▶ _DATA LISTING_
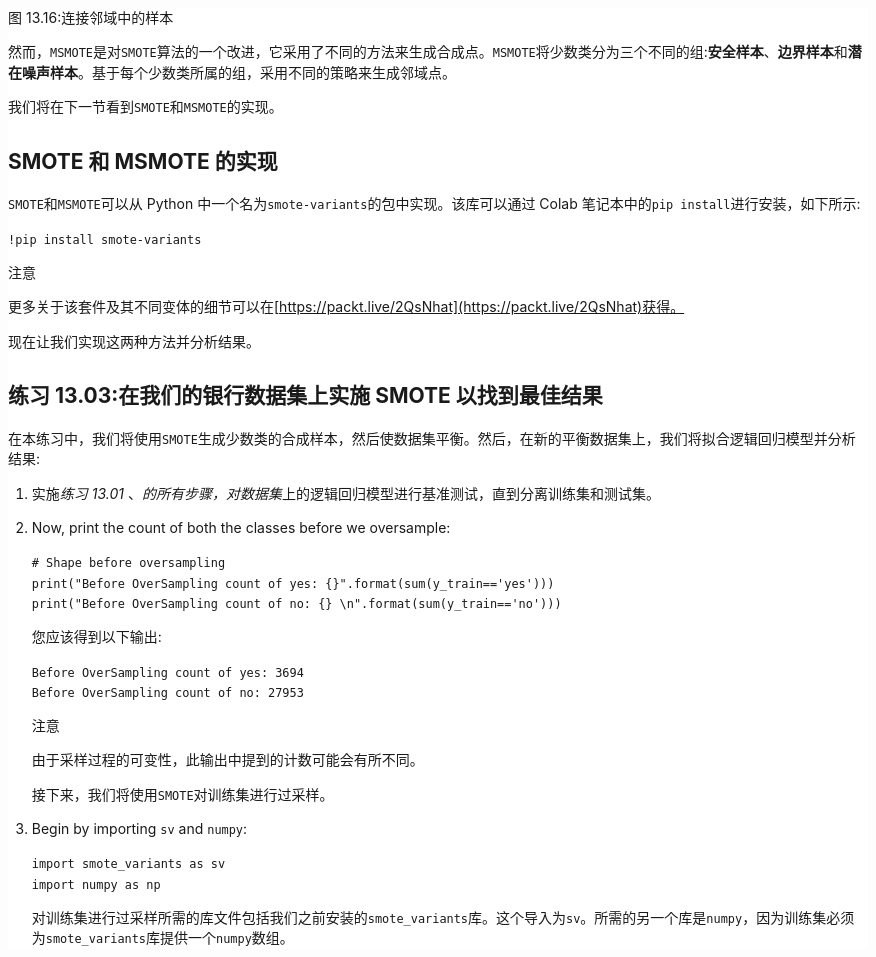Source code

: 图 13.16:连接邻域中的样本

然而，`MSMOTE`是对`SMOTE`算法的一个改进，它采用了不同的方法来生成合成点。`MSMOTE`将少数类分为三个不同的组:**安全样本**、**边界样本**和**潜在噪声样本**。基于每个少数类所属的组，采用不同的策略来生成邻域点。

我们将在下一节看到`SMOTE`和`MSMOTE`的实现。

## SMOTE 和 MSMOTE 的实现

`SMOTE`和`MSMOTE`可以从 Python 中一个名为`smote-variants`的包中实现。该库可以通过 Colab 笔记本中的`pip install`进行安装，如下所示:

```
!pip install smote-variants
```

注意

更多关于该套件及其不同变体的细节可以在[https://packt.live/2QsNhat](https://packt.live/2QsNhat)获得。

现在让我们实现这两种方法并分析结果。

## 练习 13.03:在我们的银行数据集上实施 SMOTE 以找到最佳结果

在本练习中，我们将使用`SMOTE`生成少数类的合成样本，然后使数据集平衡。然后，在新的平衡数据集上，我们将拟合逻辑回归模型并分析结果:

1.  实施*练习 13.01* 、*的所有步骤，对数据集*上的逻辑回归模型进行基准测试，直到分离训练集和测试集。
2.  Now, print the count of both the classes before we oversample:

    ```
    # Shape before oversampling
    print("Before OverSampling count of yes: {}".format(sum(y_train=='yes')))
    print("Before OverSampling count of no: {} \n".format(sum(y_train=='no')))
    ```

    您应该得到以下输出:

    ```
    Before OverSampling count of yes: 3694
    Before OverSampling count of no: 27953
    ```

    注意

    由于采样过程的可变性，此输出中提到的计数可能会有所不同。

    接下来，我们将使用`SMOTE`对训练集进行过采样。

3.  Begin by importing `sv` and `numpy`:

    ```
    import smote_variants as sv
    import numpy as np
    ```

    对训练集进行过采样所需的库文件包括我们之前安装的`smote_variants`库。这个导入为`sv`。所需的另一个库是`numpy`，因为训练集必须为`smote_variants`库提供一个`numpy`数组。
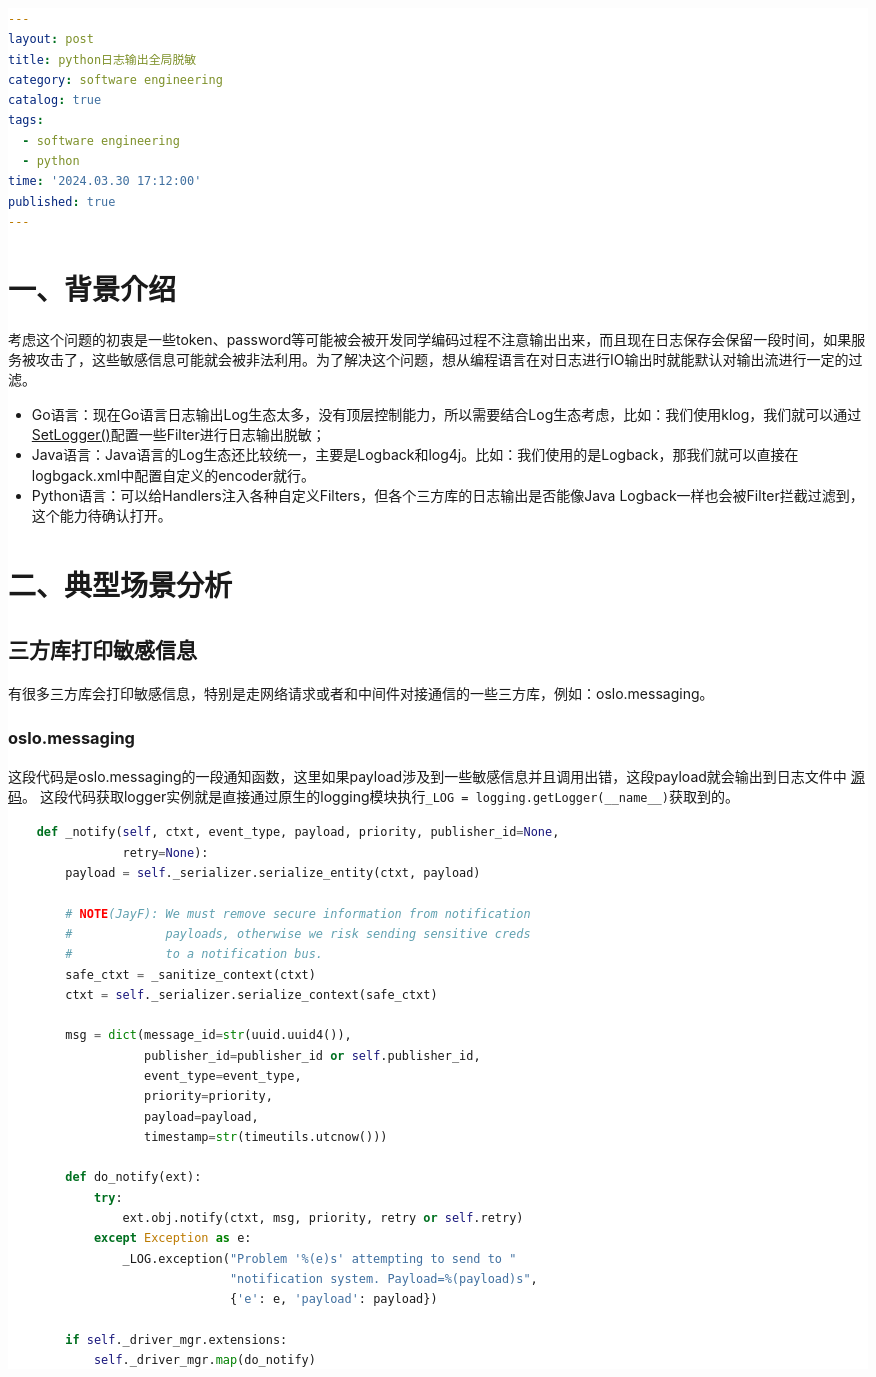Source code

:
```yaml
---
layout: post
title: python日志输出全局脱敏
category: software engineering
catalog: true
tags:
  - software engineering
  - python
time: '2024.03.30 17:12:00'
published: true
---
```


# 一、背景介绍
考虑这个问题的初衷是一些token、password等可能被会被开发同学编码过程不注意输出出来，而且现在日志保存会保留一段时间，如果服务被攻击了，这些敏感信息可能就会被非法利用。为了解决这个问题，想从编程语言在对日志进行IO输出时就能默认对输出流进行一定的过滤。
- Go语言：现在Go语言日志输出Log生态太多，没有顶层控制能力，所以需要结合Log生态考虑，比如：我们使用klog，我们就可以通过[SetLogger()](https://pkg.go.dev/k8s.io/klog/v2#SetLogFilter)配置一些Filter进行日志输出脱敏；
- Java语言：Java语言的Log生态还比较统一，主要是Logback和log4j。比如：我们使用的是Logback，那我们就可以直接在logbgack.xml中配置自定义的encoder就行。
- Python语言：可以给Handlers注入各种自定义Filters，但各个三方库的日志输出是否能像Java Logback一样也会被Filter拦截过滤到，这个能力待确认打开。

# 二、典型场景分析
## 三方库打印敏感信息
有很多三方库会打印敏感信息，特别是走网络请求或者和中间件对接通信的一些三方库，例如：oslo.messaging。

### oslo.messaging
这段代码是oslo.messaging的一段通知函数，这里如果payload涉及到一些敏感信息并且调用出错，这段payload就会输出到日志文件中 [源码](https://github.com/openstack/oslo.messaging/blob/986cd4ab240ddeb5022513f6eccc4cb48e8d3de0/oslo_messaging/notify/notifier.py#L314)。
这段代码获取logger实例就是直接通过原生的logging模块执行`_LOG = logging.getLogger(__name__)`获取到的。
```python
    def _notify(self, ctxt, event_type, payload, priority, publisher_id=None,
                retry=None):
        payload = self._serializer.serialize_entity(ctxt, payload)

        # NOTE(JayF): We must remove secure information from notification
        #             payloads, otherwise we risk sending sensitive creds
        #             to a notification bus.
        safe_ctxt = _sanitize_context(ctxt)
        ctxt = self._serializer.serialize_context(safe_ctxt)

        msg = dict(message_id=str(uuid.uuid4()),
                   publisher_id=publisher_id or self.publisher_id,
                   event_type=event_type,
                   priority=priority,
                   payload=payload,
                   timestamp=str(timeutils.utcnow()))

        def do_notify(ext):
            try:
                ext.obj.notify(ctxt, msg, priority, retry or self.retry)
            except Exception as e:
                _LOG.exception("Problem '%(e)s' attempting to send to "
                               "notification system. Payload=%(payload)s",
                               {'e': e, 'payload': payload})

        if self._driver_mgr.extensions:
            self._driver_mgr.map(do_notify)
```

▶ _YOUR OBJECTIVE_
Check the data for lines with "oslo" and give only their number.

▶ _PROBLEM SOLUTION_
3